Pioneering the first privatization venture at Tantal Production Amalgamation, a large manufacturer of machine tools and electronic equipment in Saratov (500 miles southeast of Moscow), Mr. Sudakov points to a fundamental change in the workers' thinking as the key to his collective's success.
Sudakov was in Cambridge, Mass., in February after visiting an Indiana manufacturer to begin joint development of a high-precision machining tool. Sudakov and Sergei Zaitsev, research director at Tantal, earlier participated in a management case study on Russian-American collaboration at Harvard Business School. They are seeking markets, investment, and joint technological ventures.
In the 1970s Tantal primarily manufactured microwave, laser, and communications equipment for Soviet defense. Since the mid-1980s, however, the 15,000-worker company has shifted to commercial products. Seventy percent of its production involves machine tools, communications and medical equipment, video technology, and scale-model automobiles. Last year its biggest sales came from videocassette recorders and VCR parts. That is where the collective run by Sudakov has led the way.
In 1987 Tantal directors saw the need to convert from defense-related production, and decided to adapt machinery to mass produce VCR parts. Sudakov and 50 of his best employees agreed to take on the project, but on their own terms. They would form a collective and keep the profits.
From these profits they would purchase new equipment. Facilities and R & D capabilities would be leased from Tantal.
Sudakov says that the motivation to risk everything in this project stemmed from his own dissatisfaction with work: "People who really cared about anything were always dissatisfied with the way things were working." He also credits the changed atmosphere at the top.
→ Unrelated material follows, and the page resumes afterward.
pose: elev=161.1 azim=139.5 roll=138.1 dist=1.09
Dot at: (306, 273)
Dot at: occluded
Not only were encouraging signals coming from former President Mikhail Gorbachev, but Tantal's director, Georgi Umnov, also began to see privatization as a promising way to respond to cuts in state orders and unemployment.
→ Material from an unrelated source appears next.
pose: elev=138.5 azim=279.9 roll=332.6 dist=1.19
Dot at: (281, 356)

Sudakov's group moved to address the workers' basic needs. "The first step was to buy a farm, because of the shortage of products," says Sudakov. This move has proved especially fortuitous with this winter's food shortages and price destabilization.
"They don't need to worry, or queue up for milk," says Sudakov, "and they are getting it with their own money."
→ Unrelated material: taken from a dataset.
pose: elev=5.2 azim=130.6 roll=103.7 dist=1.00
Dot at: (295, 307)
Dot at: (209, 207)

Employees could immediately see the benefit of investing in their own company. The collective recently delivered more than 100 pounds of meat and fish to each employee, helping families through acute food shortages.
Sudakov says his workers also trusted him because he had worked with them for 17 years. "They are my friends," he says. Sudakov has used the trust and reliance of friends and families to build discipline and high standards. There is also the benefit of free labor as family members, including Sudakov's 15-year-old son, often come to the factory during free hours to help.
As Tantal's chief engineer, Sudakov had previously dismissed workers for sloppy work, he says. But in three years, he has not had to fire any of his employees. His style? "Manage by being a good example."
Initially there were a few incidents of sabotage from other industry workers. Today, however, workers wait months for an opening at Sudakov's collective.
During the start-up period, Sudakov says he often spent 24 hours a day at the plant. The employees also had to work much harder. Sudakov says that one woman, recommended to his company by her husband, worked for three days then quit, saying the work was too strenuous. But one day later she returned and asked for her job again. She realized that work with a stake in the outcome is more interesting than just putting in time, he says.
The first entity to privatize at the Saratov plant, Sudakov's collective is one of seven such ventures at Tantal. The success of Sudakov's collective, and Tantal, however, depends on economic and political stability in Russia and the Commonwealth of Independent States, Sudakov says.
Since the breakup of the Soviet Union, Tantal has had to deal with disruption of shipments from other republics, a maze of new licensing requirements, shortages of local supplies, and decreased state orders.
Sudakov hopes that hard currency stemming from business with US firms in Indiana, Pennsylvania, and Alabama will help his collective survive. Still, Sudakov and Zaitsev prefer their new lives as industrial entrepreneurs. "Now life's more interesting," says Dudakov. "It's exciting. It's harder."